If you give it a string "1.23" in a SQL query and it decides to treat it as a REAL, it gets 64 bits of data, every one of which is significant to the software; it can’t make a leap to throw away "insignificant" bits without a programmer sitting there making a conscious choice to force it.
There is no parallel between SQLite intelligently using 0, 1, 2, 3, 4, 6, or 8 bytes to store integers as with REAL values, short of Larry's trick up-thread of looking at 0 bits in the mantissa and exponent, which in any case wouldn't be what you want anyway.
The only option would be for SQLite to add a hard-coded fixed-size data type, which is completely against its dynamic, flexible nature.
We aren't saying what you want cannot be done. We're saying it isn't done now for good reason, one that isn't likely to change. There's a difference.
(18) By Keith Medcalf (kmedcalf) on 2022-02-01 20:58:14 in reply to 1 [link] [source]
You will note that although the API of SQLite3 and its internal mechanisms will only store floating point values as IEEE-754 64-bit binary floating point, there is nothing preventing you from storing and working with the values in your application using 32-bit binary floating point (or whatever format your little heart desires).
The 32-bit "application value" will merely be extended to 64-bits when passed into SQLite3 via the API, and the 64-bit stored value will be rounded down to 32-bits on retrieval.
(20) By alain (abdekker) on 2022-02-02 10:00:03 in reply to 18 [link] [source]
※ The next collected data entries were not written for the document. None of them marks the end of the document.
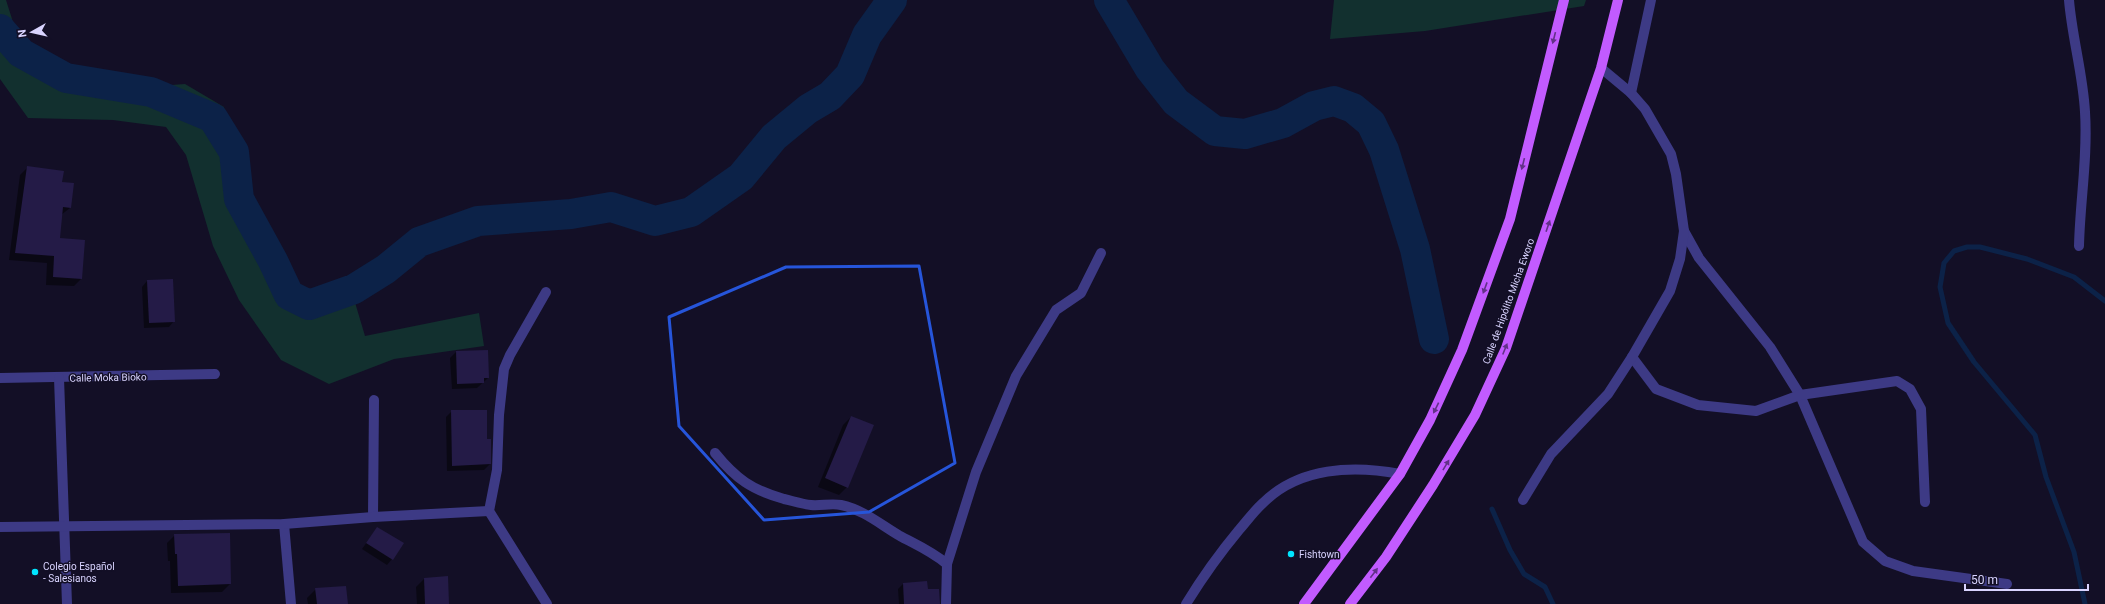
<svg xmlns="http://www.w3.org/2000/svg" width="2105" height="604" viewBox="0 0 2105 604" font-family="Roboto,sans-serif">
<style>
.green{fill:#12302f}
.shadow{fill:#0007}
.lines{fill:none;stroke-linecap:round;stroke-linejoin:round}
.stream{stroke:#0c2248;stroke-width:5}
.river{stroke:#0c2248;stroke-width:30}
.building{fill:#241b47}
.minor{stroke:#3d3a85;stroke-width:10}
.primary{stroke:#c25bff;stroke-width:10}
.oneway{fill:#623188}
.marked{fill:none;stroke:#2655da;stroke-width:3;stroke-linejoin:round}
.poi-dot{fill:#00e5ff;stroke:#130f26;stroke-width:1.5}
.labels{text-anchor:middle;stroke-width:3;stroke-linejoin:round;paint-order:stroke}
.street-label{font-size:10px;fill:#d9d4ff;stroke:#130f26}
.poi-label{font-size:10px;fill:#d9d4ff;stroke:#130f26;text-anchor:start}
</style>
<rect width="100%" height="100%" fill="#130f26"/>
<g class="green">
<polygon points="0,0 6,0 19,41 62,78 118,89 185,84 224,107 237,167 262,225 276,292 301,300 351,289 365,336 479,313 484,346 394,359 329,384 281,360 239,300 213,246 186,155 166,127 113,120 28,118 0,79"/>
<polygon points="1334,0 1586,0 1584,6 1425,31 1330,39"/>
</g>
<g class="shadow">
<polygon points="28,167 61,183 70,208 61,215 59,239 84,241 81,279 74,286 46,285 47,263 9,260 20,175"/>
<polygon points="147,281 174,321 169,327 144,328 142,287"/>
<polygon points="487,351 488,378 477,388 452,389 450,358 456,352"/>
<polygon points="452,411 486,440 490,464 484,470 447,471 446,417"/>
<polygon points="851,417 847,487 839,495 818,487 843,425"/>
<polygon points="377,528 392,559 387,565 362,549"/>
<polygon points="175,535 230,584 222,592 171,593 170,561 168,561 167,543"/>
<polygon points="447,577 448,604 417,604 416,587 424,579"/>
<polygon points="903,584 927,590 939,604 899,604 898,589"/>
<polygon points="316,589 347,604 308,604 307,598"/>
</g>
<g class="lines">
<g class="stream">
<polyline points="1492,509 1510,550 1524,574 1545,587 1553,604"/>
<polyline points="2085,604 2074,552 2046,477 2035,435 1974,362 1948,323 1940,287 1944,263 1954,251 1967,247 1980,247 2027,259 2074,277 2105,301"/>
</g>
<g class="river">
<polyline points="1109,0 1150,69 1176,102 1215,131 1245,134 1283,123 1314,106 1334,101 1353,108 1371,123 1384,150 1415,249 1434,339"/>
<polyline points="0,29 21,53 66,78 151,92 213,118 234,152 239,199 273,261 289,295 309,305 354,289 386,269 419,242 478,221 571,214 611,207 655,221 691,212 741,177 774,137 808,109 830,96 850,75 867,35 892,0"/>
</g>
</g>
<g class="building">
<polygon points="27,166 64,171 62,182 74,183 71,208 63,207 60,238 85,240 82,279 53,277 54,256 15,253"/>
<polygon points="173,279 175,322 149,323 147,280"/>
<polygon points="488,350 489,378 484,378 484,383 457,384 456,351"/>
<polygon points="451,410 487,410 487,439 491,439 491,464 452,466"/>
<polygon points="851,416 874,425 848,488 825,478"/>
<polygon points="377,527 404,543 393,560 366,543"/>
<polygon points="230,533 231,584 178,586 177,554 175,554 174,534"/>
<polygon points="448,576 449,604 425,604 424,578"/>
<polygon points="927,581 928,589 939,589 940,604 904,604 903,583"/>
<polygon points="346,586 348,604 317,604 315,588"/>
</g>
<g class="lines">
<g class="minor">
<path d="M2069,0C2072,37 2083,74 2085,112C2088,157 2080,201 2079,246"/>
<polyline points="1631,93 1651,0"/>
<polyline points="1684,231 1699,258 1770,347 1800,395 1863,542 1885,561 1913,571 2007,584"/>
<polyline points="546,292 510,355 504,369 499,415 497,470 489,511 547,604"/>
<polyline points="1632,357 1656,389 1698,405 1756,411 1800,395 1897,381 1910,389 1921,409 1925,502"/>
<polyline points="0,378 215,374"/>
<polyline points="59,378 67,604"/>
<path d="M715,453C736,479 752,490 784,499C793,501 802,504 811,505C821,506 831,503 841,505C864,510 881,525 900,536C917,545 931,551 947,564"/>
<polyline points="1523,500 1551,454 1608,394 1632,357 1670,291 1680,259 1684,231 1676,174 1671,154 1645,109 1631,93 1601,68"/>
<polyline points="373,517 374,400"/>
<polyline points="284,524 291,604"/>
<polyline points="0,527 284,524 373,517 489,511"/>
<polyline points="946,604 947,564 976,472 1016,376 1056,310 1081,293 1101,253"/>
<path d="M1186,604C1202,578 1219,554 1239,530C1247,521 1254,511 1263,503C1299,467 1353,465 1400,474"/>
</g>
<g class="primary">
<polyline points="1304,604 1400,474 1430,420 1462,350 1510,219 1564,0"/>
<polyline points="1350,604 1386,557 1433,485 1475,415 1506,348 1601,68 1618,0"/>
</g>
</g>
<defs><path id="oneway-solid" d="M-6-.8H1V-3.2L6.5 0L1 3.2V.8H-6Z"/></defs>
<g class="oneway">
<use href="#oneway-solid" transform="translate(1554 38) rotate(104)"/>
<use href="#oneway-solid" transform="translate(1523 164) rotate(104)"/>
<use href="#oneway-solid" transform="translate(1548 226) rotate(-71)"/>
<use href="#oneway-solid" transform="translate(1485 288) rotate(110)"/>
<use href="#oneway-solid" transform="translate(1505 349) rotate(-68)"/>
<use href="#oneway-solid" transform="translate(1436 408) rotate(116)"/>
<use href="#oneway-solid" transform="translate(1446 465) rotate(-59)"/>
<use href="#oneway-solid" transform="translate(1374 573) rotate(-53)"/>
</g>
<path class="marked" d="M919,266L955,463L869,512L764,520L679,426L669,317L786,267Z"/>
<g class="poi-dot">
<circle cx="1291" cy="554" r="4"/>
<circle cx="35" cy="572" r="4"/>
</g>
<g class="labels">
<g class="street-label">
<text transform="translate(1508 301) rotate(-70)" y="4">Calle de Hipólito Micha Eworo</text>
<text transform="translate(108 377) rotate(-1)" y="4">Calle Moka Bioko</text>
</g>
<g class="poi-label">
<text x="1299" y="558">Fishtown</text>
<text x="43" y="570">Colegio Español<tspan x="43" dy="12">- Salesianos</tspan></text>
</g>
</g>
<g transform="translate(32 32) rotate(262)" stroke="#130f26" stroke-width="3" paint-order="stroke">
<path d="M0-3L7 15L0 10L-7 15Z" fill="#d9d4ff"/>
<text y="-6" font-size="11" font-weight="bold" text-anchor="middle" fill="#d9d4ff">N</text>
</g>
<path d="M1965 584v6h123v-6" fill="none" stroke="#d9d4ff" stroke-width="2"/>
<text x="1971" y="584" font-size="12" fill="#d9d4ff" stroke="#130f26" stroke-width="3" paint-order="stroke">50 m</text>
</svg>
The existing application code below (in C#) works with another database (Microsoft Access in my case) which has both 4-byte and 8-byte data types: // Code omitted to actually extract the DataSet using IDbConnection, IDbCommand and IDbDataAdapter::Fill Dataset ds = GetDataSet(); float myFloat = (float)ds.Tables[0].Rows[0]["FloatField"]; double myDouble = (double)ds.Tables[0].Rows[0]["DoubleField"]; But change the database to SQLite and the application now throws an exception. The static cast for "float" needs to be converted to: float myFloat = Convert.ToSingle(ds.Tables[0].Rows[0]["FloatField"]); The "double" static cast continues to work because SQLite returns the data mapped to an object of type System.Double. This can have a considerable knock-on effect depending on how the original code was written or the relative performance of static cast compared with the "Convert.ToX" methods (which tend to be around 3-5 times slower).